# Corsair mockup



## evangilder (Feb 17, 2005)

As most of you know, I have been preparing for another presentation at the museum where I volunteer. This month it is Iwo Jima and the F4U corsair. When Vought came up with the design for the Corsair, they built a full scale model out of plywood to show the Navy officials! Here is a shot of the mockup.


----------



## Nonskimmer (Feb 17, 2005)

Now _that_ would make a grand lawn ornament! 8)


----------



## evangilder (Feb 17, 2005)

I agree, although I somehow think neither of our wives would appreciate it.  Nice new siggy pic, BTW.


----------



## Nonskimmer (Feb 17, 2005)

Ah, she'd get used to it. 



evangilder said:


> Nice new siggy pic, BTW.


Thanks. Maybe I'm overdoing the roundel thing, what with the avatar and all.


----------



## evangilder (Feb 18, 2005)

Nah, it's fine.


----------



## cheddar cheese (Feb 18, 2005)

Nice pic evan 8)


----------



## evangilder (Feb 18, 2005)

It was out of one of the squadron signal books, the F4U Corsair In Action.

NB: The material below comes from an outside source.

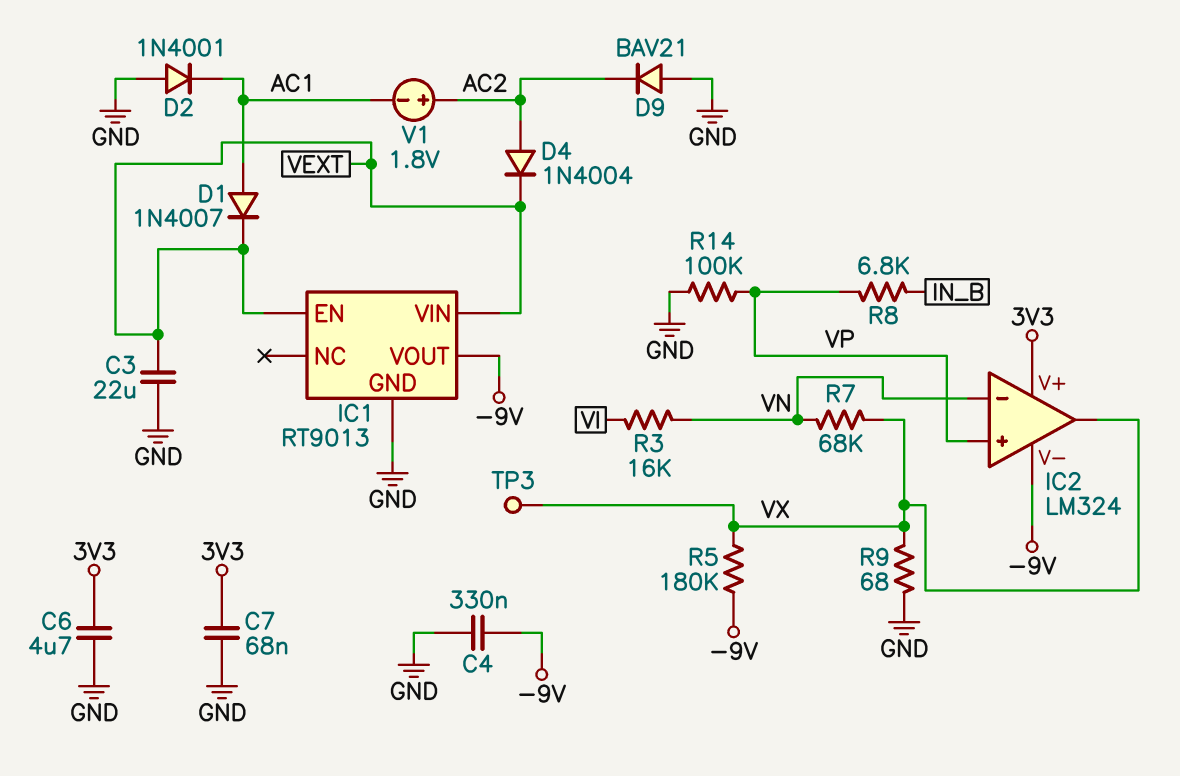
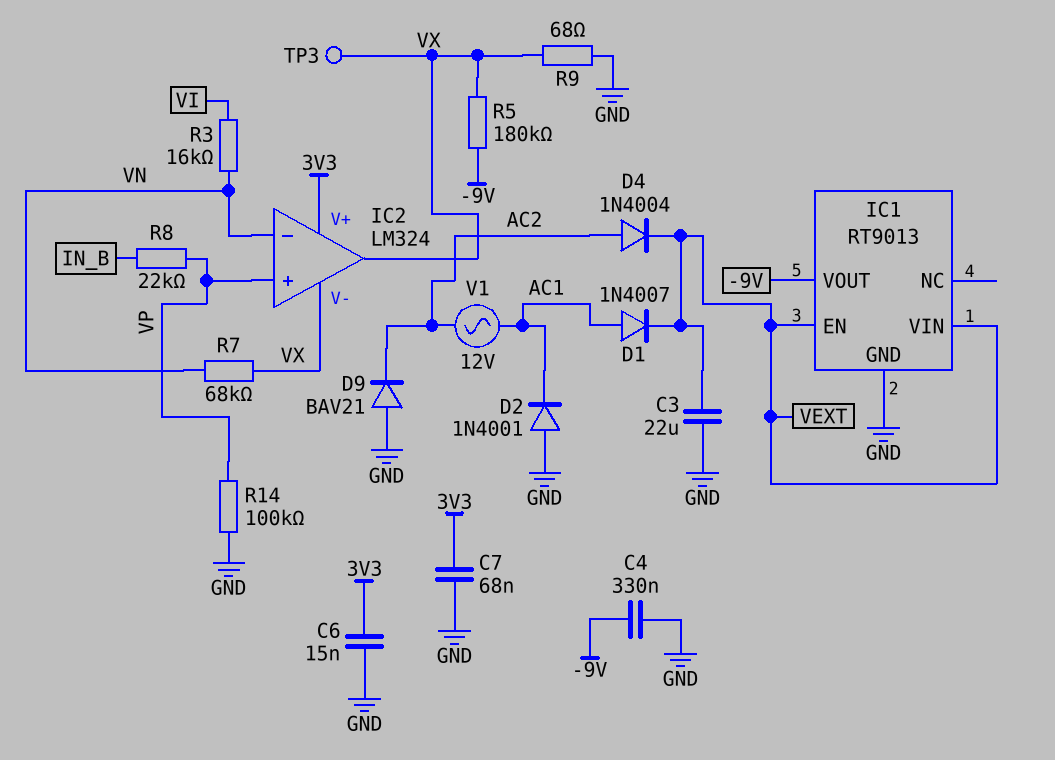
C6: 4.7uF (3V3, GND) -> 15nF (3V3, GND)
IC2 pin V-: -9V -> VX
R8: 6.8k (IN_B, VP) -> 22k (IN_B, VP)
V1: 1.8V (plus AC2, minus AC1) -> AC 12V (AC1, AC2)

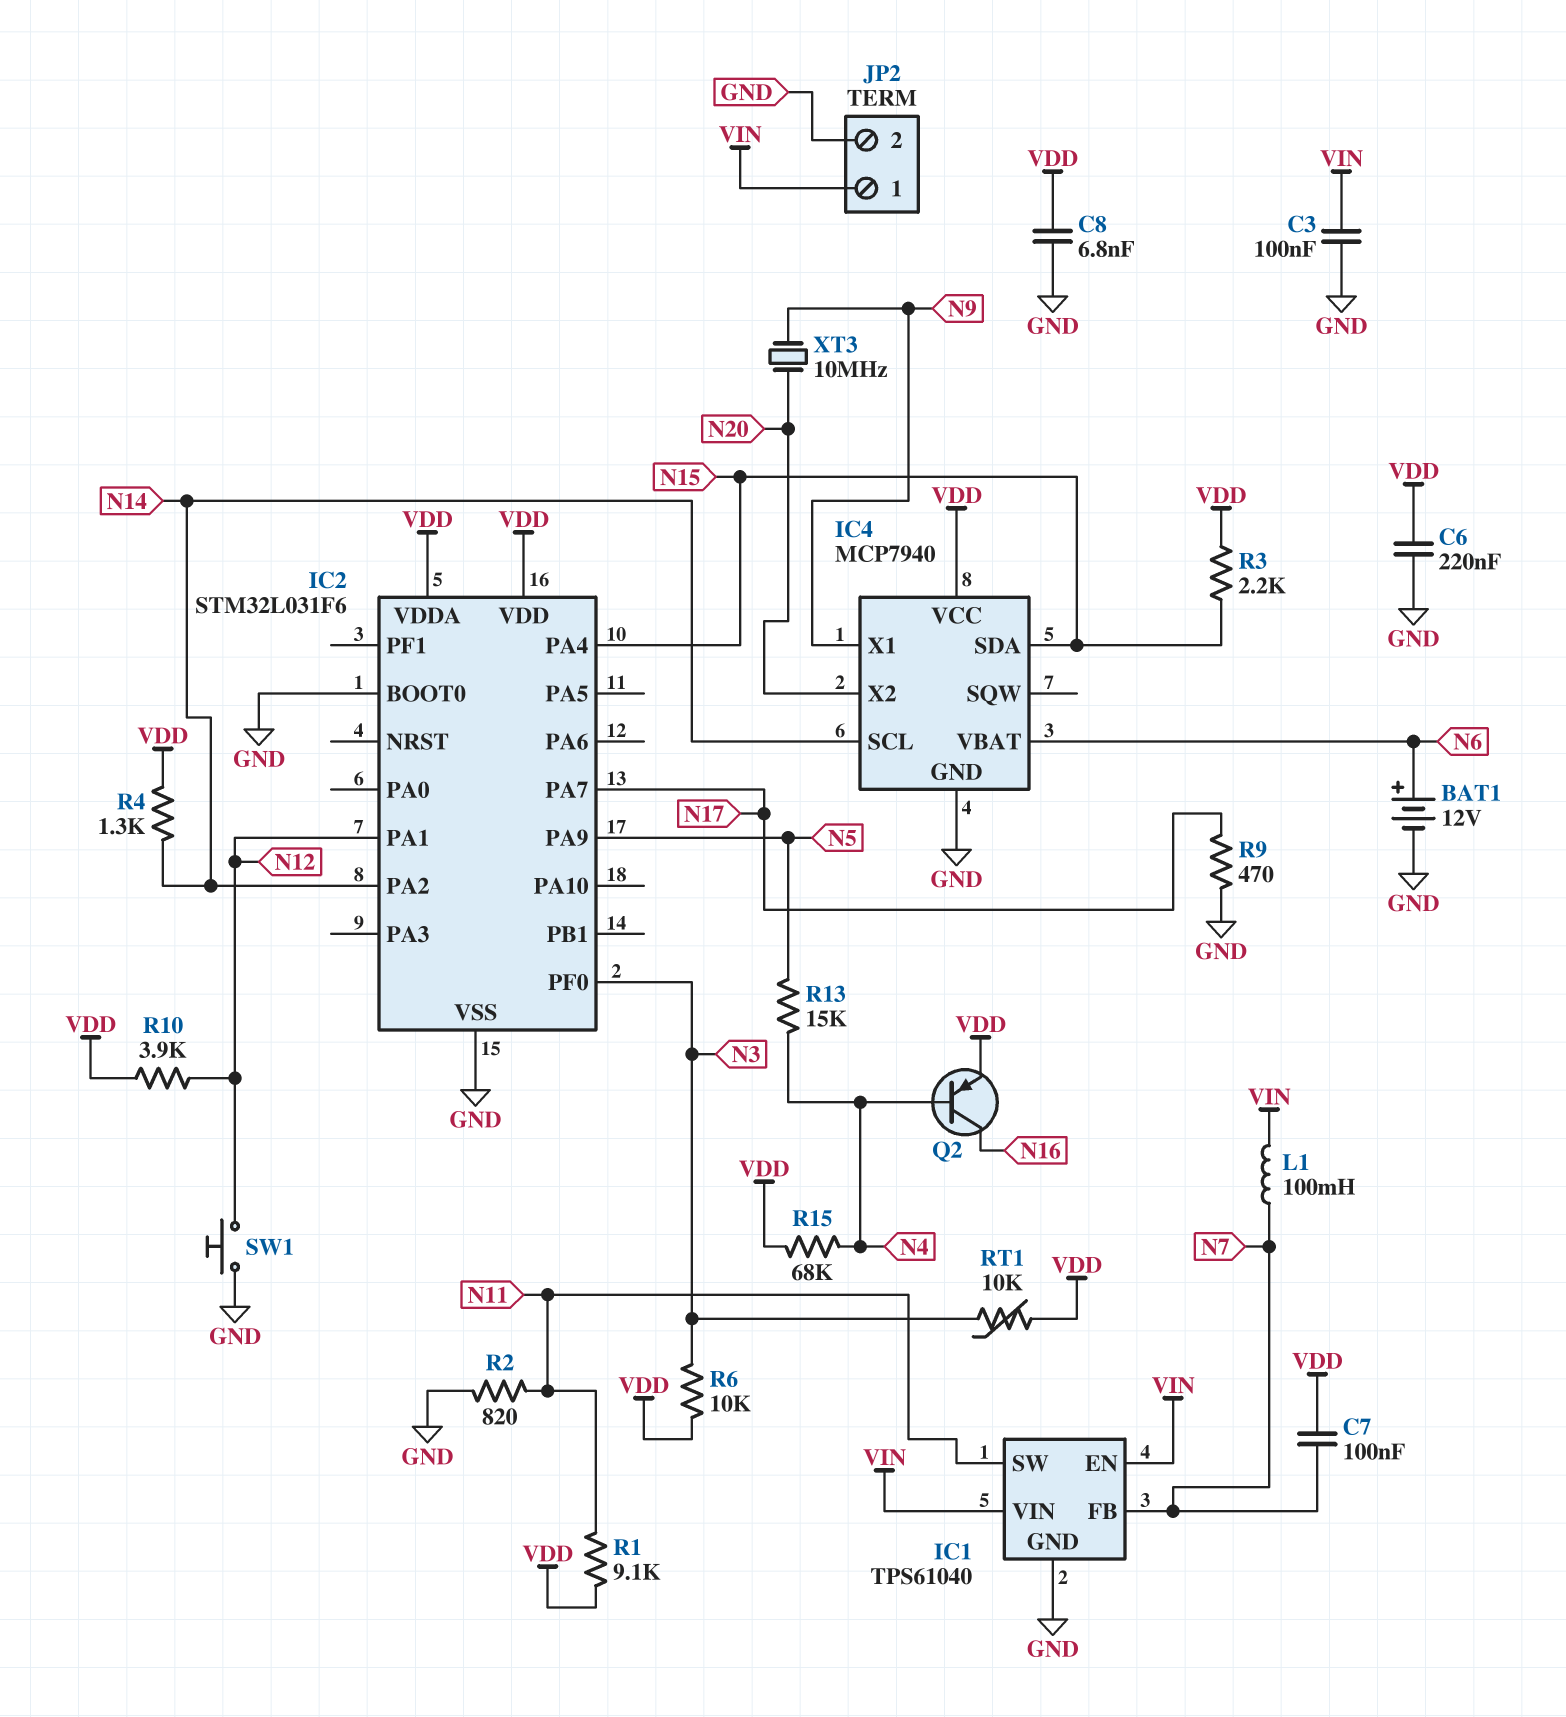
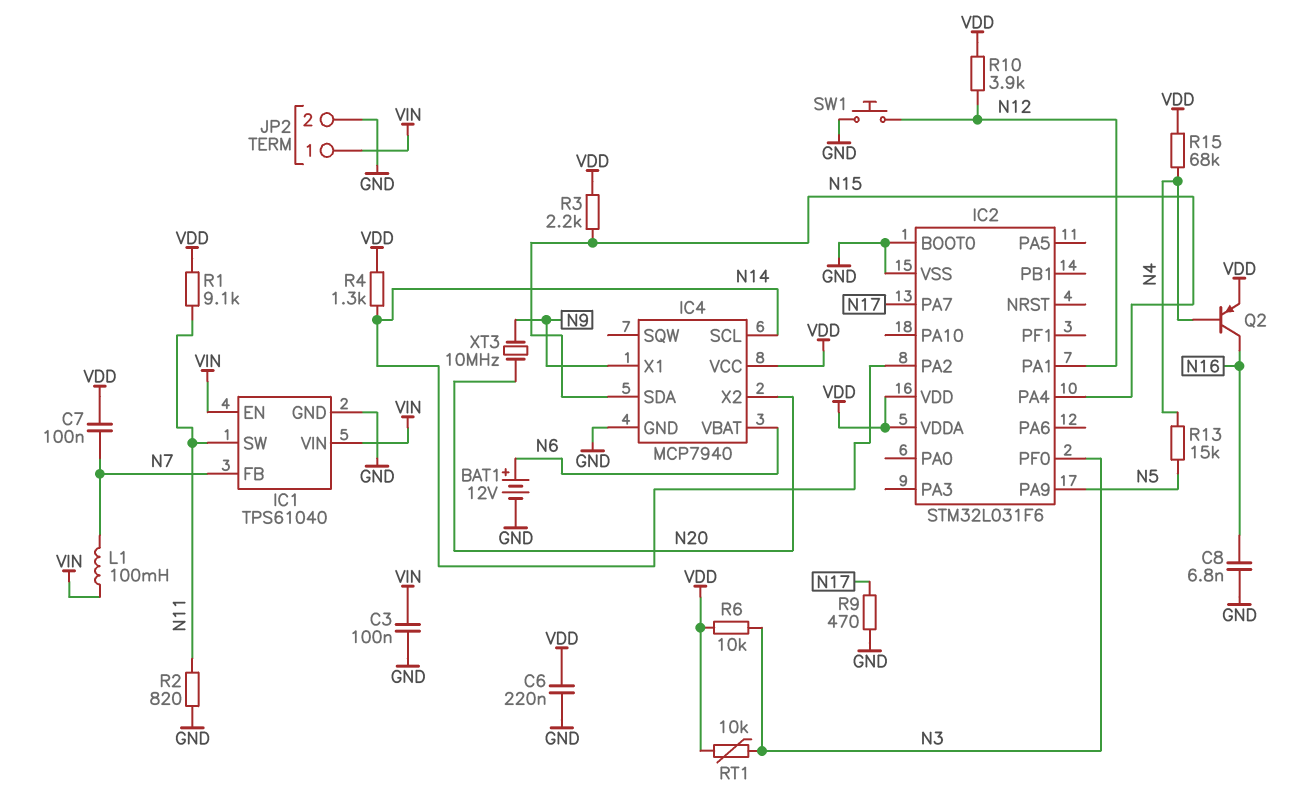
C8: 6.8nF (GND, VDD) -> 6.8nF (GND, N16)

They have some great pictures in their books.


----------



## cheddar cheese (Feb 18, 2005)

Imagine if the finished Corsairs was wood...not ENTIRELY suitable for carrier ops!


----------



## evangilder (Feb 18, 2005)

But you would float if you landed in the water.


----------



## cheddar cheese (Feb 18, 2005)

And if you crashed you could use the wood from the body to start a fire


----------



## the lancaster kicks ass (Feb 18, 2005)

loving the siggy skimmer.........


----------



## Nonskimmer (Feb 18, 2005)

*What* did you just call me?!


----------



## cheddar cheese (Feb 19, 2005)




----------